Movie review: ‘Saving Private Ryan’

“Saving Private Ryan” takes place during World War II, starting with America’s invasion of the Omaha Beaches during the Battle of Normandy.



War movies have been a major genre in the spectrum of film since the early 1900s.

War movies have been a major genre in the spectrum of film since the early 1900s. They hold so much importance in the industry because they depict one of the most intense experiences a human being can go through. However, the approach that these films take to show that the experience can vary, especially in Steven Spielberg’s “Saving Private Ryan” which came to theaters in 1998.

One criticism that war films have received in the past is that they glorify war, and that they shy away from the brutality and intensity of battle to make it seem better than it actually is. Some examples of war films that have been heavily criticized with this concept are “Top Gun” (1986), “Red Dawn” (1984), and “Rambo” (1972). Nevertheless, this is always up to interpretation. 

“Saving Private Ryan” immediately shatters this criticism with its very first scene, which is one of the most well-known and praised scenes in war film history. This first scene is absolutely horrifying and right from the get-go, the watcher gets a sense of the overall tone of the film and what it’s going to present.

This scene definitely isn’t for the weak-hearted, but it does illustrate the massive impact and tragedy of war, which makes that much more effective. 

One of the best parts of “Saving Private Ryan” is the cinematography and its direction. Spielberg collaborated with cinematographer Janusz Kamínski on the project (who Spielberg also collaborated with on “Amistad” (1997), “Minority Report” (2002), “Catch Me If You Can” (2002), and more), who enhanced the full experience of the first scene immensely with his dynamic camera choices and gritty shots. 

When talking about how he framed the opening scene of the film, Kamínski explains, “We wanted to create the illusion that there were several combat cameramen landing with the troops at Normandy. I think we succeeded in emulating the look of that footage for the invasion scenes, which we achieved with both in-camera tricks and other technological means. 

“First off, I thought about the lenses they had back in the 1940s. Obviously, those lenses were inferior compared to what we have today, so I had Panavision strip the protective coatings of a set of older Ultraspeeds. Interestingly, when we analyzed the lenses, the focus and sharpness didn’t change very much, though there was some deterioration; what really changed was the contrast and color rendering.”

The cinematography wasn’t the only impeccable aspect of “Saving Private Ryan”; the elements of storytelling in the film were extremely well written and devastating. 

“Saving Private Ryan” takes place during World War II, starting with America’s invasion of the Omaha Beaches during the Battle of Normandy. Captain John Miller (Tom Hanks) is assigned the treacherous task of rescuing Private James Francis Ryan (Matt Damon), the only surviving soldier of four brothers, and bringing him back to his family.

### AVAILABLE DATA
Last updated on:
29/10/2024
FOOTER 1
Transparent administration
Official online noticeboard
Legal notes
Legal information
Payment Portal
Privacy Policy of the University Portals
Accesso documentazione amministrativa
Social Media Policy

### WORK TASK
Name every film the movie review mentions besides "Saving Private Ryan."

### ANSWER SECTION
"Top Gun," "Red Dawn," "Rambo," "Amistad," "Minority Report," "Catch Me If You Can"